-------- Texto para leitura

Pela boca do ilustre sacerdote, se consegue perceber do alto grau de estima que o mesmo nutria pelos Romeiros, e da sua enorme preocupação em querer manter intacta (sem desvios) esta multissecular devoção. Na verdade, não podemos nunca cair na tentação de a querer “modernizar”, ou de querer criar algo de novo que a venha descaracterizar.
Este excerto permite-nos ainda entender muito sobre valor da fé, da alegria e da felicidade que os nossos irmãos romeiros que nos precederam traziam nos seus corações. Nós, também já tivemos a felicidade de experimentar esses mesmos sentimentos.
Como sabeia, os “Romeiros do Arcanjo São Miguel” são um Movimento de oração, de doação e de partilha, alegre e bem-disposto, não obstante as dores, os sacrifícios e as dificuldades, maiores ou menores, que cada romeiro enfrenta na sua caminhada. Sabemos, irmãos romeiros, que não caminhamos sozinhos nesta nossa aventura espiritual: vamos sempre acompanhados e amparados pela Sagrada Família de Nazaré.
“Irmãos: quantos são?”, perguntam os que nos pedem orações. “Somos 38”, responde o irmão “procurador das almas”. Efectivamente, somos 35 irmãos + 3 (Jesus, Maria e José). Assim, como sabeis, está sempre presente connosco a Sagrada Família de Nazaré, que é o modelo perfeito das famílias cristãs. Podemos afirmar que uma das características, ou carisma, deste movimento é o amor à família. Quantos milhares de famílias, para além das nossas, vivem a Romaria, nos apoiam, rezam por nós e nos acolhem nas suas próprias casas? Aqui referimo-nos, obviamente, ao único e exclusivo modelo, natural, de família, querido por Deus e defendido pela Sua Igreja.
Neste contexto, seria talvez oportuno partilhar convosco uma das mais recentes intervenções do nosso Papa Francisco: “Hoje é a memória litúrgica da Bem-Aventurada Virgem Maria de Fátima. Caros jovens, aprendei a cultivar a devoção à Mãe de Deus, com a recitação diária do Rosário; prezados enfermos, senti Maria presente na hora da cruz; e vós, amados recém-casados, invocai-A para que na vossa casa nunca falte o amor nem o respeito recíproco.” (Audiência Geral de 13 de Maio de 2015).
Não encontrarão eco estas reflexões do Santo Padre nos “Romeiros do Arcanjo São Miguel” que, com as contas do Rosário na mão, cantando a Ave-Maria, visitam as “casas de Nossa Senhora”?
Ignorar estas realidades objectivas parece-me, queridos Irmãos, não se ter entendido ainda a verdadeira natureza das “Romarias”.
Pelo facto de sermos “Ranchos de Romeiros do Arcanjo São Miguel”, não o somos menos “Ranchos de Romeiros de Nossa Senhora”, ou “Ranchos de Jesus”.
Usando este mesmo tipo de argumentação (bastante em voga na nossa diocese, infelizmente) não faria qualquer sentido que congregações e ordens religiosas que não ostentam o nome de Jesus nas suas designações, fossem, por esse facto, menos pertença de Jesus. Seria absurdo pensar-se, que pelo facto de se denominarem “Irmãs Servas de Maria Imaculada”, “Congregação de S. José de Cluny”, “Franciscanos da Imaculada Conceição”, estas instituições da Igreja, fiéis ao seu carisma, estivessem mais afastadas de Jesus, do que outras que ostentam o Seu nome. Com toda a franqueza: não estaremos a cair em preciosismos ou modas teológicas que nada têm a ver com a doutrina católica?

----------------

Enunciado da tarefa: No texto sobre os Romeiros do Arcanjo São Miguel, o que responde o irmão "procurador das almas" a quem pergunta quantos são? A listagem não tem qualquer papel nisto.

-------- Entradas listadas

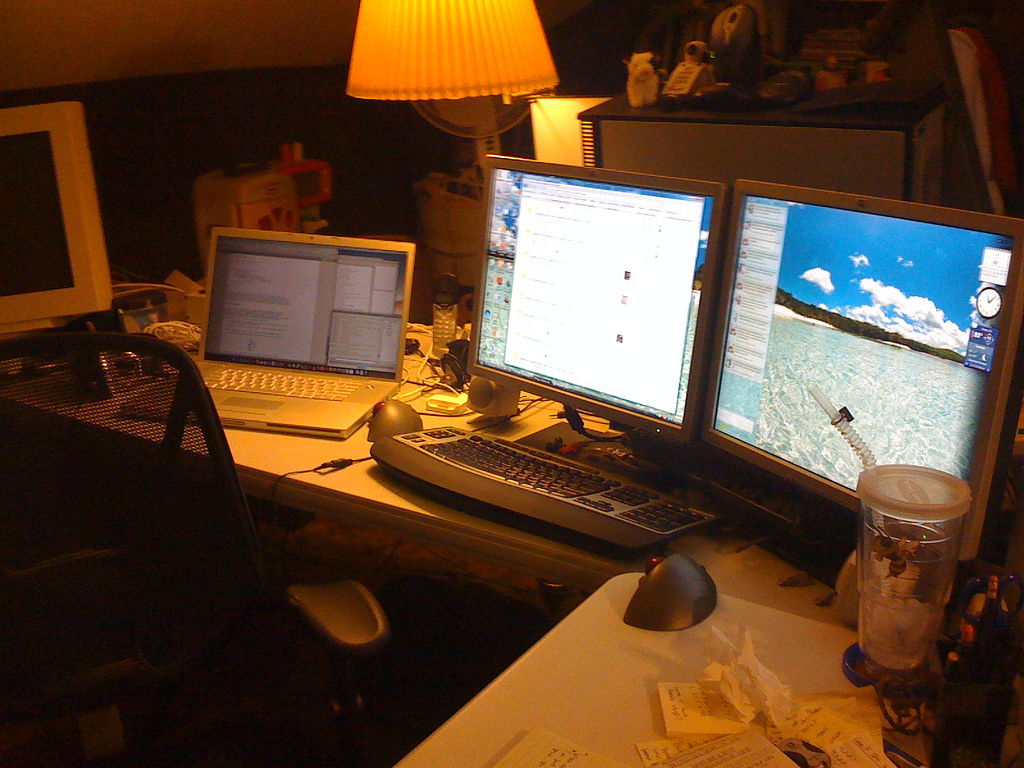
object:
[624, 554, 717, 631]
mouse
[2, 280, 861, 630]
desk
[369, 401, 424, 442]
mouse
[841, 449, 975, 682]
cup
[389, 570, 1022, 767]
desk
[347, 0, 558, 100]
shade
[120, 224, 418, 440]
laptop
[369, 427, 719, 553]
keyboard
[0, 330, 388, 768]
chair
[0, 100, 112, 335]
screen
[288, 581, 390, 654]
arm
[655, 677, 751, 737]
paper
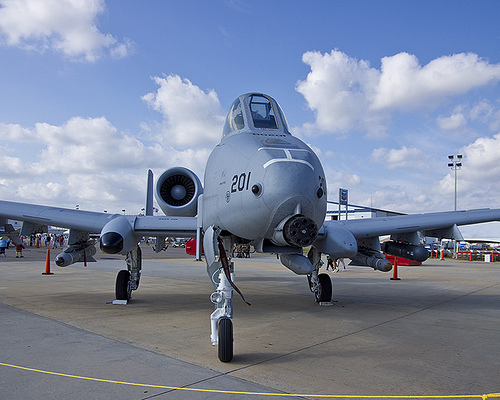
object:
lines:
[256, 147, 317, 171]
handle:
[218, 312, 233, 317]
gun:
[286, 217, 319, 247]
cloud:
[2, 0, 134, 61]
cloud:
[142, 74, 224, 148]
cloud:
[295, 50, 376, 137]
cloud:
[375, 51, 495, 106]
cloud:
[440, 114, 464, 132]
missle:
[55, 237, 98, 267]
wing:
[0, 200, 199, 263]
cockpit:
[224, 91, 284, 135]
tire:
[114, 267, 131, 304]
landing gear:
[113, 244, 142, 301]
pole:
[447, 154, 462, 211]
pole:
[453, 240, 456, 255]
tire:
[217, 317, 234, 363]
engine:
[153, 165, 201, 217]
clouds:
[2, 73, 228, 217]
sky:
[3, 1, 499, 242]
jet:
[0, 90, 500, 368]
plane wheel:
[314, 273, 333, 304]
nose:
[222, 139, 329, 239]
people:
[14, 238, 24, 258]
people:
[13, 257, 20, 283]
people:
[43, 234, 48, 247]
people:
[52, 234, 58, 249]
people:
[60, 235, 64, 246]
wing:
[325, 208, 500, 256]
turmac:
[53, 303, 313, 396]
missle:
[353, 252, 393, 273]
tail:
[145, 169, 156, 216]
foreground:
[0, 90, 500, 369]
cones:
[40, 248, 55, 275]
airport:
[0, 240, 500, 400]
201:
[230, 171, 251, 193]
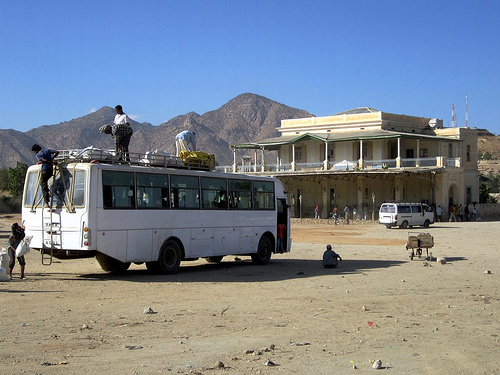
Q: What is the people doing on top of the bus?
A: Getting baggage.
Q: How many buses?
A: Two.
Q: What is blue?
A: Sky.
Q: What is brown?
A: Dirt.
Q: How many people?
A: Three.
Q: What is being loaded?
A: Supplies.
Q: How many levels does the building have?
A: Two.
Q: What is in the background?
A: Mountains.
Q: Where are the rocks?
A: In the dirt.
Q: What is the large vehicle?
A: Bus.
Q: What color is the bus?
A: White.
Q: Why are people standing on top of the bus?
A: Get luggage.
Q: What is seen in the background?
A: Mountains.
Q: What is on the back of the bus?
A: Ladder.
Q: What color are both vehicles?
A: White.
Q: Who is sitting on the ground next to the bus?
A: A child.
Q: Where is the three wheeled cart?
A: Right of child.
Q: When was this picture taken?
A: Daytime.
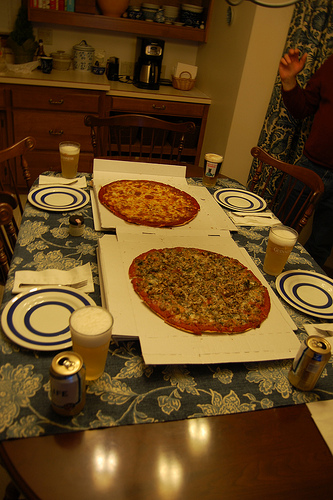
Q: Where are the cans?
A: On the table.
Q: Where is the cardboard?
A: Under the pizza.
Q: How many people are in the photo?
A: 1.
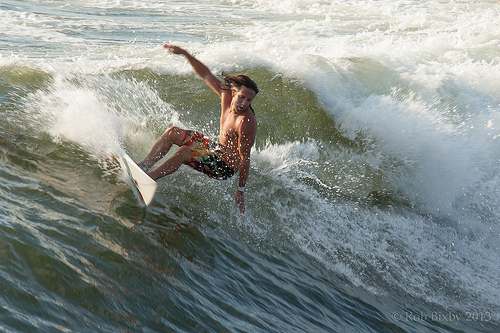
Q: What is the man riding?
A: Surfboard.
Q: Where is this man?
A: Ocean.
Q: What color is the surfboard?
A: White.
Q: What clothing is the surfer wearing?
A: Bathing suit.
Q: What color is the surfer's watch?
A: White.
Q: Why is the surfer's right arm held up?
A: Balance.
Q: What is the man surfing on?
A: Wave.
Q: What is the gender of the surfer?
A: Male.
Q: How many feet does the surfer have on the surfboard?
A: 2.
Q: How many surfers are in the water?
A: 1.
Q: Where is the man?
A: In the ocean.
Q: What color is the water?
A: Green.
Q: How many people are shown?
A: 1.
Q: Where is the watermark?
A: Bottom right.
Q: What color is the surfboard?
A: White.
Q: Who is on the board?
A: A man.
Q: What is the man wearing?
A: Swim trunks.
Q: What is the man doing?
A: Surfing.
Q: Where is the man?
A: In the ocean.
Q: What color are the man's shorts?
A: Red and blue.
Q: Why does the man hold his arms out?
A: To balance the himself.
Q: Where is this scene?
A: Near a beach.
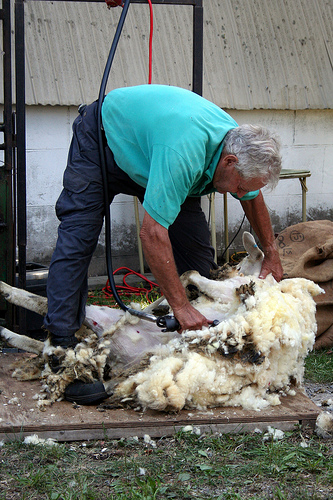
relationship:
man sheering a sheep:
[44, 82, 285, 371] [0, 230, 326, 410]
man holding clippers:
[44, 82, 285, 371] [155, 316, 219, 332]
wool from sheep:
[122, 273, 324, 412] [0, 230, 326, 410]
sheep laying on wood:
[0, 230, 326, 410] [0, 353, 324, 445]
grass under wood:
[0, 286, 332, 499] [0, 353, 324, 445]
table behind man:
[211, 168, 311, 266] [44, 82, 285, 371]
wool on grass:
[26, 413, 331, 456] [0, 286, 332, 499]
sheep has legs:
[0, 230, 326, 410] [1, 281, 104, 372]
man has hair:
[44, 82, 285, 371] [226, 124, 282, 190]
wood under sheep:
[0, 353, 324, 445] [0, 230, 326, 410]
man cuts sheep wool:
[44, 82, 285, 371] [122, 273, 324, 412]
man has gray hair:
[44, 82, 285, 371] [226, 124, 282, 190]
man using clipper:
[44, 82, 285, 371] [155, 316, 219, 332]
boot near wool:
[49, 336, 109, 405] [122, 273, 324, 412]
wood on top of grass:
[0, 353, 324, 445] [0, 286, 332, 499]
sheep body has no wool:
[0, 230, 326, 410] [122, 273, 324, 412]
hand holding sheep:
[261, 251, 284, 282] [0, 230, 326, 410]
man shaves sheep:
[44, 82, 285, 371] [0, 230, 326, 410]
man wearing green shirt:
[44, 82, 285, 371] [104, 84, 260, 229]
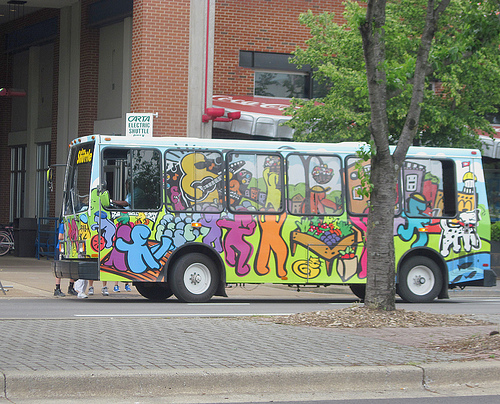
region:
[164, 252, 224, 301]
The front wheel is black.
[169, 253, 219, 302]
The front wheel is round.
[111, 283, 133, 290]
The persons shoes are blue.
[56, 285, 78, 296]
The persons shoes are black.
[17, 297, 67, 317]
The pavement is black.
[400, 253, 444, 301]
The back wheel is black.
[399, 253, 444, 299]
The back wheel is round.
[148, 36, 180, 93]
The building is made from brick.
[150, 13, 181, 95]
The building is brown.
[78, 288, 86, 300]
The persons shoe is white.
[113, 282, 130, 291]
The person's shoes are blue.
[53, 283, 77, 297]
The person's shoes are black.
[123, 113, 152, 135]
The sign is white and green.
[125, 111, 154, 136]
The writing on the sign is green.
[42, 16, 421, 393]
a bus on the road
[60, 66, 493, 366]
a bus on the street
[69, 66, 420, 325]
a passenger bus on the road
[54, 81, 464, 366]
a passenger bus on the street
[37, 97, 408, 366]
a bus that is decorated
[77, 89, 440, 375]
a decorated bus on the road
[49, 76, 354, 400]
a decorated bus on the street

----------------

Resposta à tarefa: Responde "Somos 38".